Though Karen Feisullin has been a doctor since 2002, the yellowing ultrasound machine taken three years ago from the West Philadelphia abortion clinic of Kermit Gosnell was like nothing she had ever encountered.
"I've never seen anything this old - this is an old machine," Feisullin, an obstetrician-gynecologist, told Assistant District Attorney Edward Cameron.
Cameron called Feisullin as the prosecution's first witness Tuesday in Gosnell's murder trial, now in its third week before a Common Pleas Court jury.
Feisullin did not testify as an expert. Rather, she compared the practice of modern obstetrics as she knows it - including abortions - with what prosecutors allege happened for 31 years at Gosnell's Women's Medical Society at 3801 Lancaster Ave.
Feisullin gave the jury a crash course in women's anatomy, conception, and birth, and why abortions are sometimes performed to terminate fetuses with physical defects or to protect the mother's life.
Feisullin commented on practices at Gosnell's clinic, testifying that:
There was no medical reason for Gosnell's practice of cutting and storing the feet from aborted fetuses.
Late-term abortions - those close to the 24-week gestational age after which abortion is illegal in Pennsylvania - are rare in her experience and, in those cases, the fetus is injected with potassium chloride to stop the heart before the procedure begins.
Babies are almost never born alive in late-term abortions and, when they are, they are provided "comfort care" until they die. Feisullin said she never heard of any other physician snipping with scissors the spinal cords of babies born alive and viable.

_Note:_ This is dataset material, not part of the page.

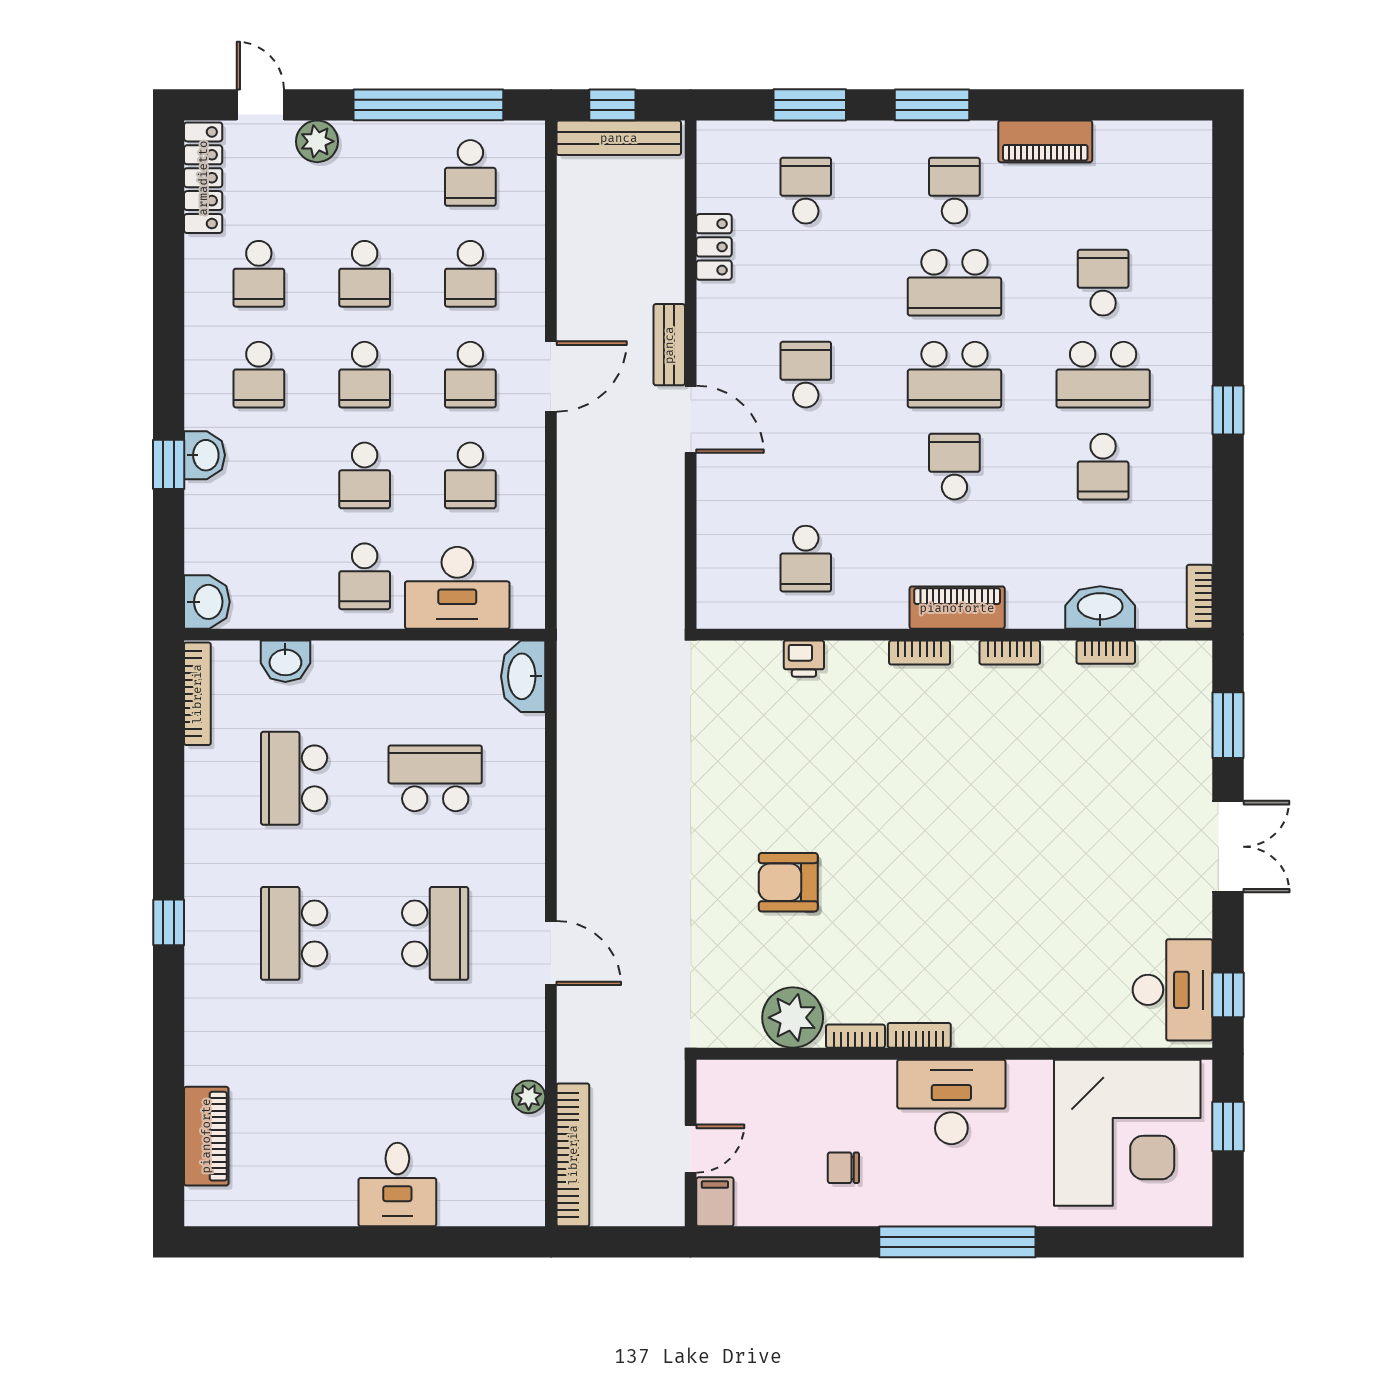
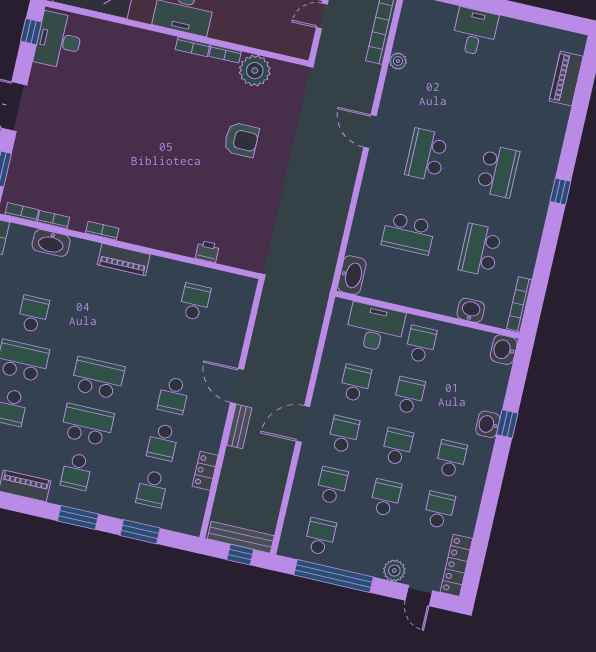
school desk: (954, 467) -> (163, 442), moved
bookcase: (920, 653) -> (22, 212), moved
school desk: (294, 778) -> (480, 250), turned 180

No medical procedure involving general anesthesia should be performed without an anesthesiologist and a nurse-anesthetist.
Defense attorney Jack McMahon questioned Feisullin for almost two hours, showing her consent forms and other documents from Gosnell patients to show the 72-year-old physician followed the state's abortion law.
The forms showed that the Gosnell patients got counseling, had to wait 24 hours before the abortion was performed, and consented to the type of abortion technique to be used.
Feisullin agreed with McMahon's conclusions based on the document.
The defense lawyer then walked back to the table and his client, but not before Feisullin asked: "Are we going to talk about how they're all over 24 weeks?"
McMahon told her she was not allowed to ask questions.
Gosnell is charged with seven counts of first-degree murder in the killing of seven infants born alive and viable during illegal late-term abortions.
He is also charged with third-degree murder in the Nov. 19, 2009, death of a Virginia woman, Karnamaya Mongar, 41, during an abortion procedure. Prosecutors allege that Mongar died because she was administered too much anesthesia by Gosnell's untrained staff and went into cardiac arrest.
McMahon has argued that none of the seven infants was born alive. He has maintained that Mongar - an immigrant from Bhutan who spoke no English - did not tell Gosnell of respiratory problems that could have left her vulnerable.
Also on trial is Eileen O'Neill, a medical school graduate who worked as a doctor at Gosnell's clinic without a medical license. O'Neill is not charged with performing abortions but with participating in a "corrupt organization."